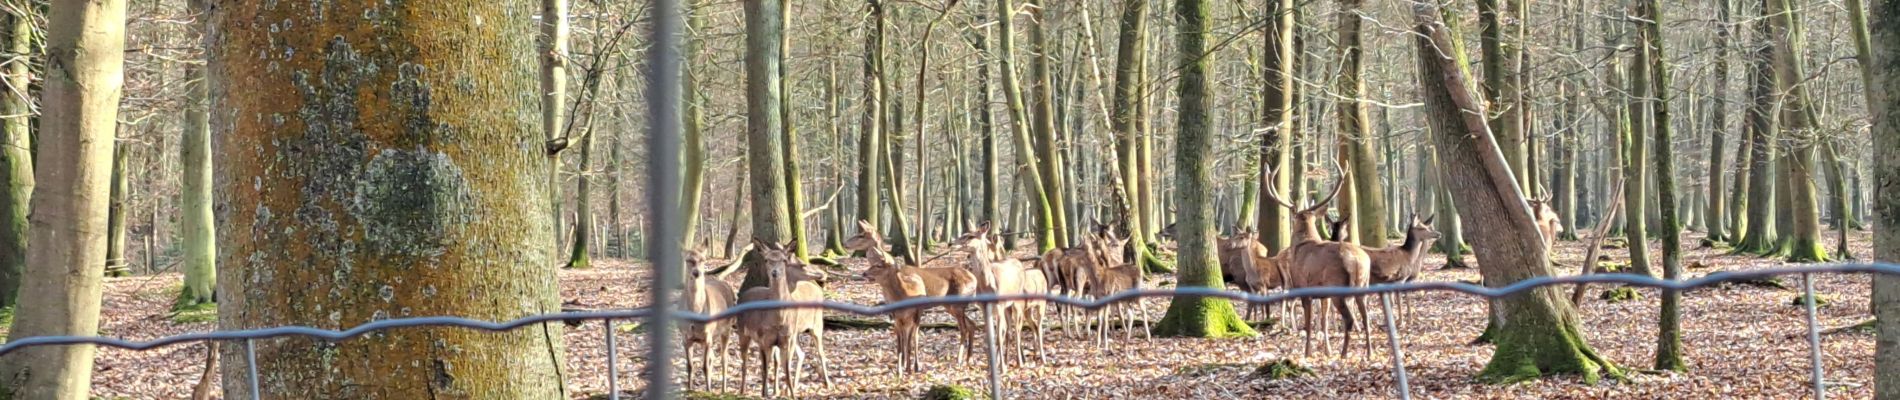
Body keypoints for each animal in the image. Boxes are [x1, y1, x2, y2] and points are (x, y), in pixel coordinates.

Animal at [684, 250, 741, 390]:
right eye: (688, 260)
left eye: (703, 259)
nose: (696, 272)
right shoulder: (686, 337)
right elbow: (690, 366)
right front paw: (690, 389)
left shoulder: (707, 336)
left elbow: (705, 366)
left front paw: (708, 390)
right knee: (713, 358)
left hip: (726, 329)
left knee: (724, 359)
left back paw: (723, 389)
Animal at [733, 238, 832, 398]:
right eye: (766, 260)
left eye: (784, 260)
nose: (775, 272)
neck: (778, 319)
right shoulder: (765, 339)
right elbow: (768, 366)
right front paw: (769, 392)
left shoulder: (787, 338)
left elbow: (785, 366)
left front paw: (788, 393)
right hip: (743, 332)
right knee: (745, 361)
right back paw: (742, 391)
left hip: (817, 324)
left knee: (819, 352)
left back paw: (828, 384)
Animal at [843, 218, 980, 371]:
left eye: (861, 235)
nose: (845, 243)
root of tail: (974, 279)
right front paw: (903, 363)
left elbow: (913, 335)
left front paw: (912, 364)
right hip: (950, 306)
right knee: (972, 324)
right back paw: (969, 359)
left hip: (958, 303)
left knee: (964, 328)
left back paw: (959, 360)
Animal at [1261, 166, 1383, 360]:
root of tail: (1356, 262)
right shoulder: (1323, 294)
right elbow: (1324, 321)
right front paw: (1327, 350)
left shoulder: (1304, 287)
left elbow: (1309, 323)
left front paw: (1307, 352)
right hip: (1362, 285)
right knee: (1366, 318)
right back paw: (1369, 353)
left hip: (1337, 287)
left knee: (1349, 319)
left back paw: (1344, 353)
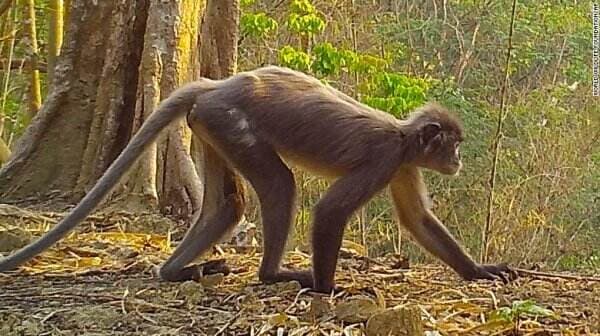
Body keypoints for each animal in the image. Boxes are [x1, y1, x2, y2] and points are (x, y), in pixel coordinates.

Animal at [0, 67, 516, 292]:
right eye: (453, 144)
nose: (458, 161)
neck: (404, 136)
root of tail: (217, 84)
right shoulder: (386, 157)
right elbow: (330, 211)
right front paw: (329, 289)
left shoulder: (403, 163)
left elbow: (418, 221)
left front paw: (479, 272)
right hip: (231, 122)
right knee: (281, 186)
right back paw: (272, 274)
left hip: (211, 124)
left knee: (228, 204)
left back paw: (179, 271)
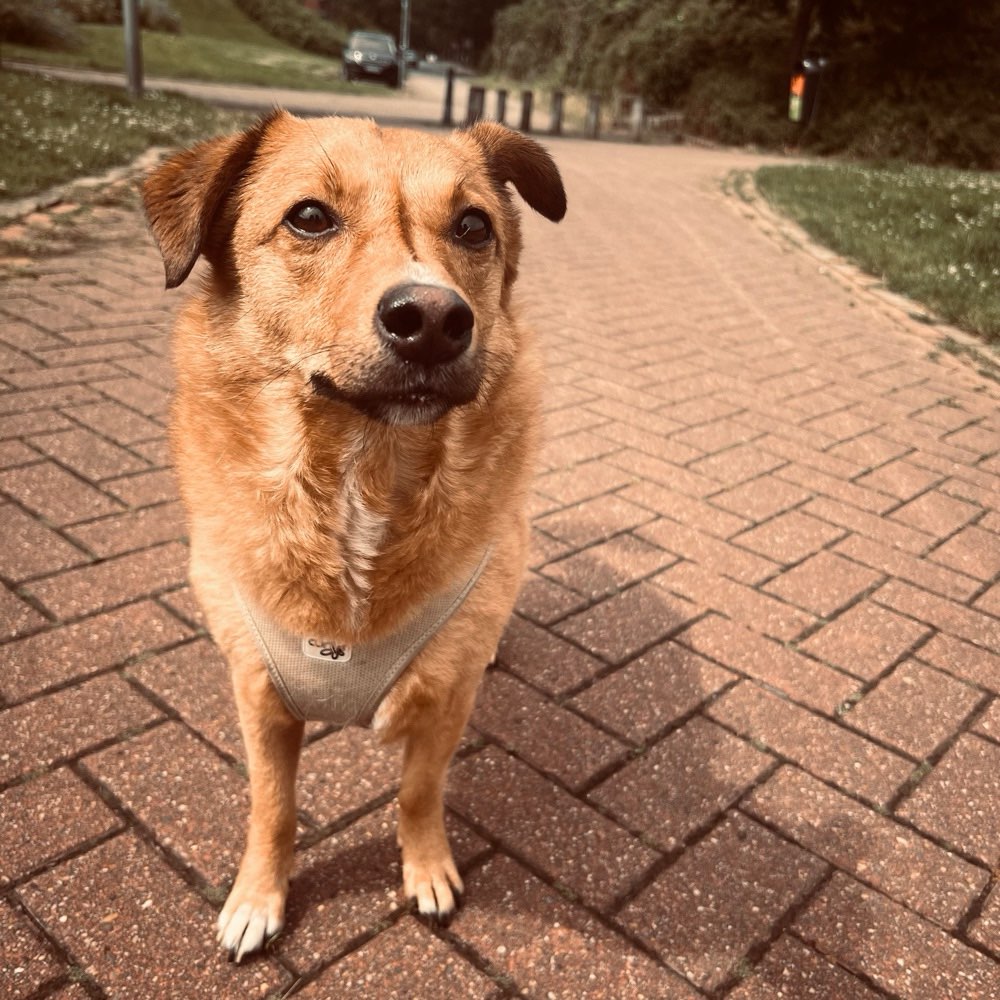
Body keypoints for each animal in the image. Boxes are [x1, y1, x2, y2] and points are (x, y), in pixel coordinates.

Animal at [143, 111, 564, 960]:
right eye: (309, 216)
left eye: (474, 226)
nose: (433, 321)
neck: (360, 480)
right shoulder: (259, 699)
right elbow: (272, 808)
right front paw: (258, 896)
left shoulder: (443, 706)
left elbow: (418, 792)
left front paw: (425, 867)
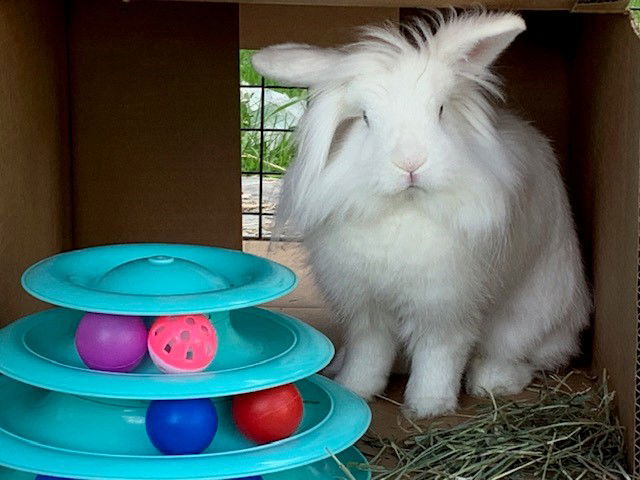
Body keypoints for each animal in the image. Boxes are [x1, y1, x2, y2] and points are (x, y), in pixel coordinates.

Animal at [252, 10, 592, 416]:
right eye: (365, 118)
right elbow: (369, 352)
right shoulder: (365, 308)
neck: (405, 207)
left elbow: (439, 355)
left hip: (527, 316)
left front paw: (428, 406)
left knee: (518, 355)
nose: (410, 163)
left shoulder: (444, 307)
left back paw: (490, 383)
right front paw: (355, 389)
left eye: (441, 110)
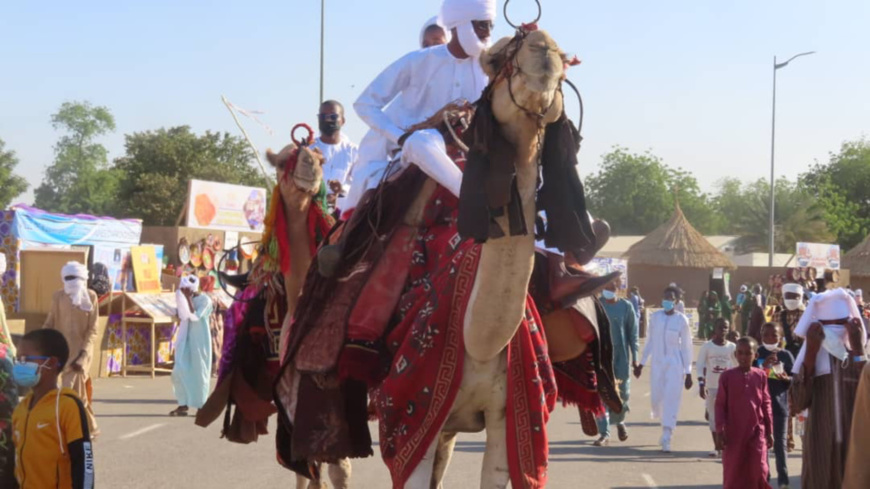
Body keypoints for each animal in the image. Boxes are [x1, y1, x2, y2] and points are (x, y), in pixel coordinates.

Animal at [274, 27, 620, 488]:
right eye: (498, 57)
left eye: (564, 60)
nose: (541, 48)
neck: (480, 338)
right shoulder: (408, 411)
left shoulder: (510, 413)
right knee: (320, 462)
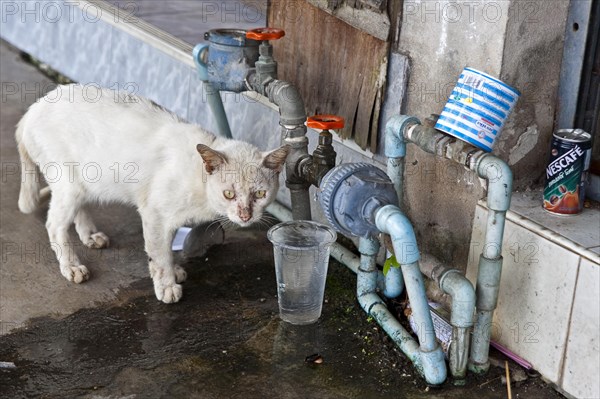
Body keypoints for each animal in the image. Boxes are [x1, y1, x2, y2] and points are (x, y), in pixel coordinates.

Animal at [15, 84, 288, 304]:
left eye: (260, 193)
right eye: (229, 193)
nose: (245, 216)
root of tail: (31, 110)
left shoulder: (168, 219)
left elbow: (167, 248)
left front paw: (174, 270)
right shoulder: (155, 213)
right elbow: (159, 254)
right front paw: (167, 286)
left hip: (82, 184)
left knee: (75, 212)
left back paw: (90, 236)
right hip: (70, 184)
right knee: (54, 225)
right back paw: (72, 267)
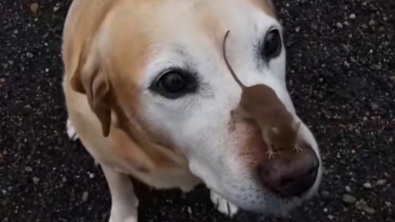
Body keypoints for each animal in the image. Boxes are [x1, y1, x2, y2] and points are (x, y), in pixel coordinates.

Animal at [62, 0, 322, 221]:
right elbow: (121, 190)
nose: (298, 174)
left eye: (271, 42)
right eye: (173, 82)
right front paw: (123, 215)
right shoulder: (110, 163)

· · ·

_YOUR GOAL:_ What is needed is a verbatim copy of every line in the records above from the one containing "left shoulder: (787, 338)" down to the one containing "right back paw: (969, 359)", both included, and nothing more.

_ANSWER TO THIS EXERCISE:_
left shoulder: (787, 338)
left elbow: (785, 366)
left front paw: (788, 393)
right hip: (743, 332)
right knee: (745, 361)
right back paw: (742, 391)
left hip: (817, 324)
left knee: (819, 352)
left back paw: (828, 384)
Animal at [843, 218, 980, 371]:
left eye: (861, 235)
nose: (845, 243)
root of tail: (974, 279)
right front paw: (903, 363)
left elbow: (913, 335)
left front paw: (912, 364)
right hip: (950, 306)
right knee: (972, 324)
right back paw: (969, 359)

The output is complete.